Sulla carta non era per nulla facile mettere assieme un film su un musicista tanto sfuggente nonostante il coinvolgimento di Francesco Lettieri: regista, sceneggiatore e autore di videoclip proveniente dalla scena indie che, con le sue opere, ha contribuito attivamente a definire l’immaginario attorno a Liberato. Ciononostante, il risultato finale mi è parso decisamente riuscito nonché potenzialmente in grado di dialogare anche con chi, banalmente, non ha mai ascoltato una nota dell’artista in questione.

Accanto a Lettieri, che ha firmato regia e sceneggiatura, troviamo Giorgio Testi, altro nome bello pesante quando si parla di documentari dalla vocazione narrativa, mentre per quanto riguarda la "metà animata" del film sono stati coinvolti Giuseppe Squillaci, cineasta votato agli effetti visivi, e Lorenzo Ceccotti, in arte LRNZ, illustratore e fumettista che con il suo indistinguibile stile ha definito character design e fondali del film.

Napule è mille culture

Un bel gruppetto che, come dicevo, è riuscito a portare a casa il risultato confezionando un film capace fin dalle prime battute di esaltare la magia di Napoli e del suo misterioso "supereroe" grazie a un approccio vagamente antropologico. Approccio, a sua volta, al servizio di una origin story/coming of age ambientata tra le strade di una città indecisa tra passato e futuro dalla quale i due giovani protagonisti, Liberato (qui anche voce narrante) e la coetanea Lucia cercano di fuggire per mettere alla prova le rispettive inclinazioni artistiche, salvo farvi ritorno in quanto unico luogo che, evidentemente, sentono di poter chiamare "casa".
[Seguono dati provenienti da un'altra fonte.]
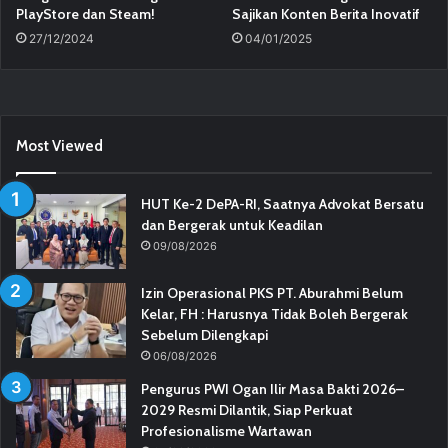
PlayStore dan Steam!
Sajikan Konten Berita Inovatif
27/12/2024
04/01/2025
Most Viewed
HUT Ke-2 DePA-RI, Saatnya Advokat Bersatu
dan Bergerak untuk Keadilan
09/08/2026
Izin Operasional PKS PT. Aburahmi Belum
Kelar, FH : Harusnya Tidak Boleh Bergerak
Sebelum Dilengkapi
06/08/2026
Pengurus PWI Ogan Ilir Masa Bakti 2026–
2029 Resmi Dilantik, Siap Perkuat
Profesionalisme Wartawan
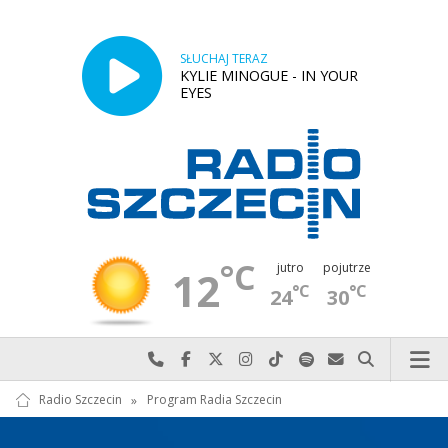
SŁUCHAJ TERAZ
KYLIE MINOGUE - IN YOUR
EYES
°C
jutro
pojutrze
12
°C
°C
24
30
Najlepiej po prostu do nas zadzwoń
Odwiedź nas na Facebook-u
Odwiedź nas na X
Odwiedź nas na Instagram-ie
Odwiedź nas na TikTok-u
Szukaj nas na Spotify
Wyślij do nas w
Szukaj
Radio Szczecin
»
Program Radia Szczecin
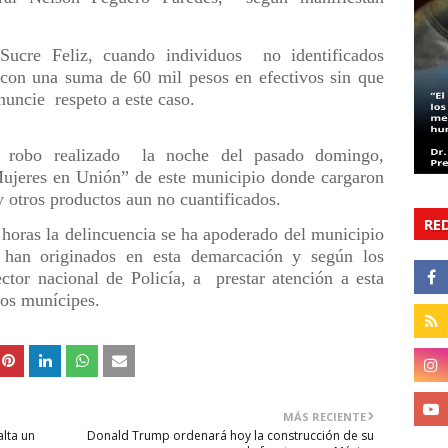
 Sucre Feliz, cuando individuos
no identificados
 con una suma de 60 mil pesos en efectivos sin que
onuncie
respeto a este caso.
 robo realizado
la noche del pasado domingo,
Mujeres en Unión” de este municipio donde cargaron
 y otros productos aun no cuantificados.
RE
oras la delincuencia se ha apoderado del municipio
han originados en esta demarcación y según los
ector nacional de Policía, a
prestar atención a esta
los munícipes.
MÁS RECIENTE
alta un
Donald Trump ordenará hoy la construcción de su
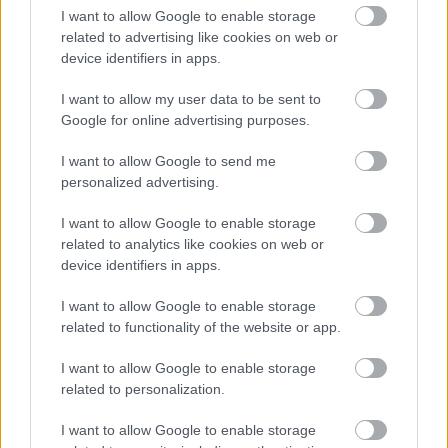
I want to allow Google to enable storage
related to advertising like cookies on web or
device identifiers in apps.
I want to allow my user data to be sent to
Google for online advertising purposes.
I want to allow Google to send me
personalized advertising.
I want to allow Google to enable storage
related to analytics like cookies on web or
device identifiers in apps.
I want to allow Google to enable storage
related to functionality of the website or app.
I want to allow Google to enable storage
related to personalization.
I want to allow Google to enable storage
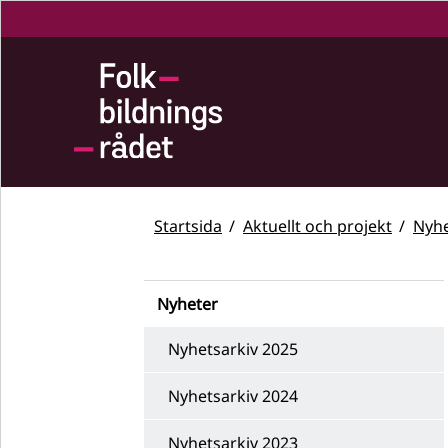
Startsida
Aktuellt och projekt
Nyhe
Nyheter
Nyhetsarkiv 2025
Nyhetsarkiv 2024
Nyhetsarkiv 2023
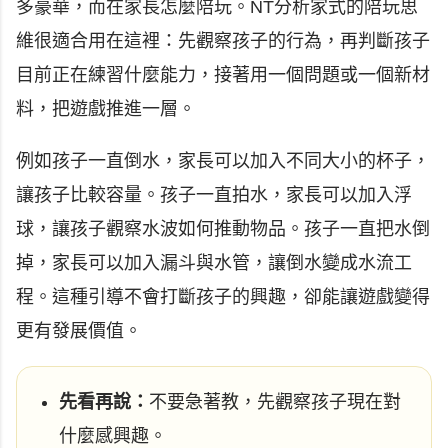
多豪華，而在家長怎麼陪玩。NT分析家式的陪玩思
維很適合用在這裡：先觀察孩子的行為，再判斷孩子
目前正在練習什麼能力，接著用一個問題或一個新材
料，把遊戲推進一層。
例如孩子一直倒水，家長可以加入不同大小的杯子，
讓孩子比較容量。孩子一直拍水，家長可以加入浮
球，讓孩子觀察水波如何推動物品。孩子一直把水倒
掉，家長可以加入漏斗與水管，讓倒水變成水流工
程。這種引導不會打斷孩子的興趣，卻能讓遊戲變得
更有發展價值。
先看再說：
不要急著教，先觀察孩子現在對
什麼感興趣。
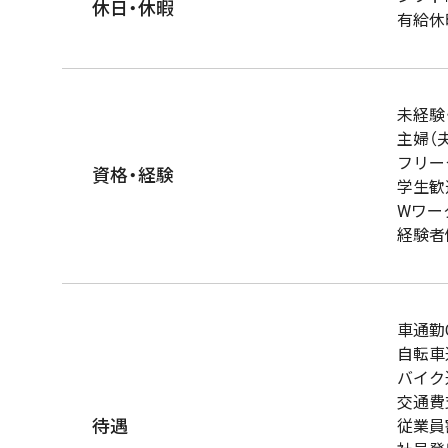
休日・休暇
有給休
未経験
主婦（
フリー
資格・経験
学生歓
Wワー
経験者
車通勤
自転車
バイク
交通費
待遇
従業員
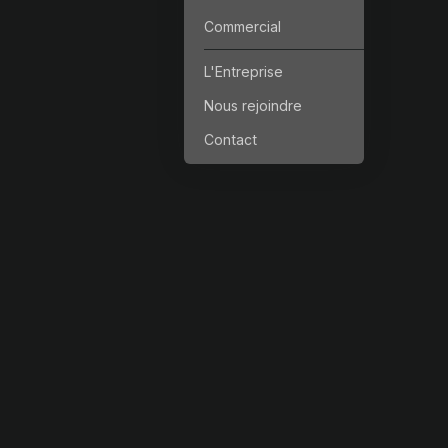
Commercial
L'Entreprise
Nous rejoindre
Contact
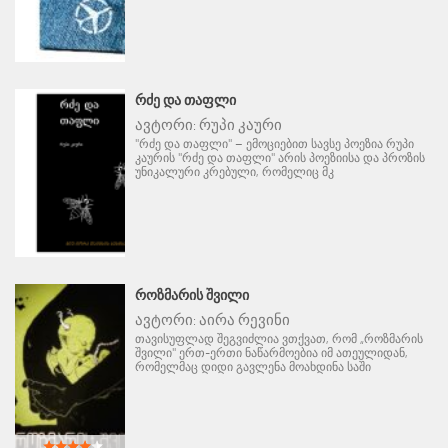
ᲠᲫᲔ ᲓᲐ ᲗᲐᲤᲚᲘ
ავტორი:
რუპი კაური
"რძე და თაფლი" – ემოციებით სავსე პოეზია რუპი
კაურის "რძე და თაფლი" არის პოეზიისა და პროზის
უნიკალური კრებული, რომელიც მკ
ᲠᲝᲖᲛᲐᲠᲘᲡ ᲨᲕᲘᲚᲘ
ავტორი:
აირა რევინი
თავისუფლად შეგვიძლია ვთქვათ, რომ „როზმარის
შვილი" ერთ-ერთი ნაწარმოებია იმ ათეულიდან,
რომელმაც დიდი გავლენა მოახდინა საში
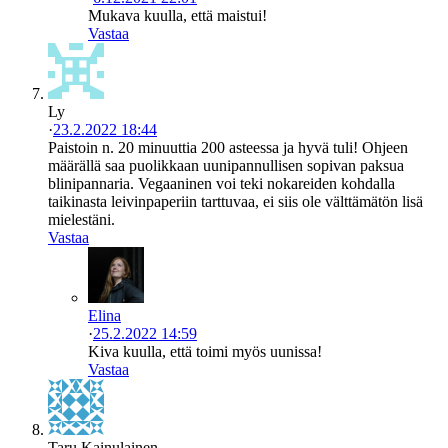
Mukava kuulla, että maistui!
Vastaa
Ly
·
23.2.2022 18:44
Paistoin n. 20 minuuttia 200 asteessa ja hyvä tuli! Ohjeen
määrällä saa puolikkaan uunipannullisen sopivan paksua
blinipannaria. Vegaaninen voi teki nokareiden kohdalla
taikinasta leivinpaperiin tarttuvaa, ei siis ole välttämätön lisä
mielestäni.
Vastaa
Elina
·
25.2.2022 14:59
Kiva kuulla, että toimi myös uunissa!
Vastaa
Taru Kainulainen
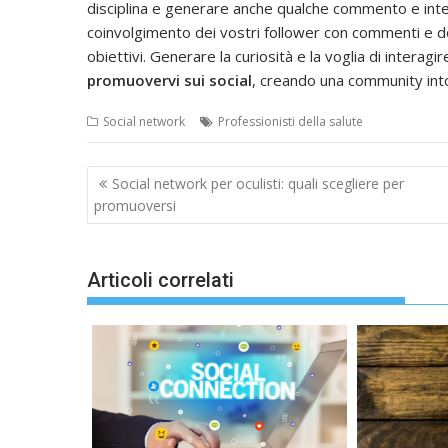
disciplina e generare anche qualche commento e inte
coinvolgimento dei vostri follower con commenti e 
obiettivi. Generare la curiosità e la voglia di interagir
promuovervi sui social
, creando una community into
Social network
Professionisti della salute
Navigazione
Social network per oculisti: quali scegliere per
articoli
promuoversi
Articoli correlati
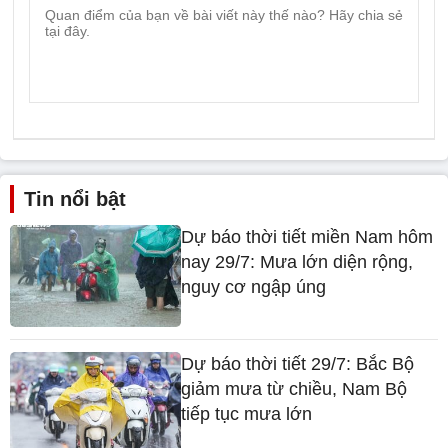
Tin nổi bật
Dự báo thời tiết miền Nam hôm
nay 29/7: Mưa lớn diện rộng,
nguy cơ ngập úng
Dự báo thời tiết 29/7: Bắc Bộ
giảm mưa từ chiều, Nam Bộ
tiếp tục mưa lớn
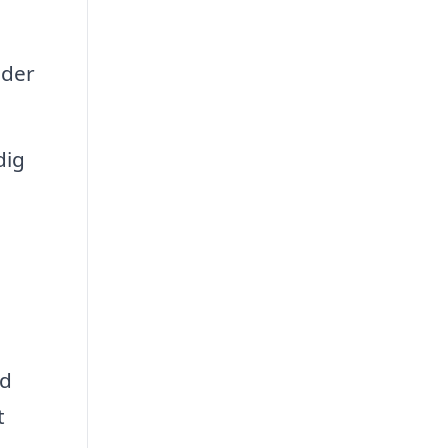
 der
dig
ed
t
Lucia e Liberato; il visto di quest’ultimo, nelle sequenze animate, è sempre coperto da capelli o cappucci.

Questi particolari sviluppi, affidati alle sequenze animate, frugano nella vita di Liberato senz’altro con tutte le licenze del caso, ma anche con evidente sincerità, e sono accostabili per taglio e vocazione a opere come The Get Down e Elvis, entrambe di Baz Luhrmann, soprattutto per la comune scelta di raccontare l’ascesa di artisti attraverso la lente della narrativa di supereroi e, per estensione, del folclore: non è un caso che la prima maschera a comparire nel film sia quella di Pulcinella.

I riferimenti ancestrali si mescolano ad altri decisamente più contemporanei (i poster di Pino Daniele, le maschere dei Daft Punk, i manga), e assieme agli inserti puramente documentaristici condotti dalle stesse persone che, da anni, portano avanti il progetto Liberato, contribuiscono a tratteggiare non tanto - o non solo - i confini culturali di un artista apertamente sfuggente, ma semmai a esplorare il contesto dal quale questi è emerso, e che continua a fare capolino nelle sue opere.

Le sequenze dal vivo vantano scelte di fotografia davvero interessanti.

Sì, perché Il segreto di Liberato è inevitabilmente un racconto su Napoli. Anzi, si potrebbe addirittura sostenere che il segreto stesso di Liberato sia Napoli, con tutte le sue idiosincrasie, i problemi legati alla gentrificazione, la non sempre facile coesistenza tra passato e presente, tra arrendevolezza e voglia di agire; tra bene e male, per essere tranchant. E questo dal film guidato da lettieri, pure al netto di qualche indecisione qua e là, emerge eccome.

Il segreto di Liberato è disponibile al cinema.

OK, visto il taglio e l’argomento era inevitabile, però… fa comunque bene al cuore vedere un film del genere realizzato in Italia sia per quanto riguarda la qualità delle sequenze animate, che nonostante un dinamismo non sempre fluidissimo sfoggiano un lavoro sui colori e un character design davvero buono; sia per il trattamento pop imposto a una narrazione capace di passare con scioltezza tra passato e presente, tra (semi)fiction e documentario senza sembrare artificiosa o, peggio, irrisolta. Merito senz’altro anche del montaggio, sì, ma soprattutto di una visione d’insieme invidiabile capace di fondere le diverse anime del film e del personaggio che racconta.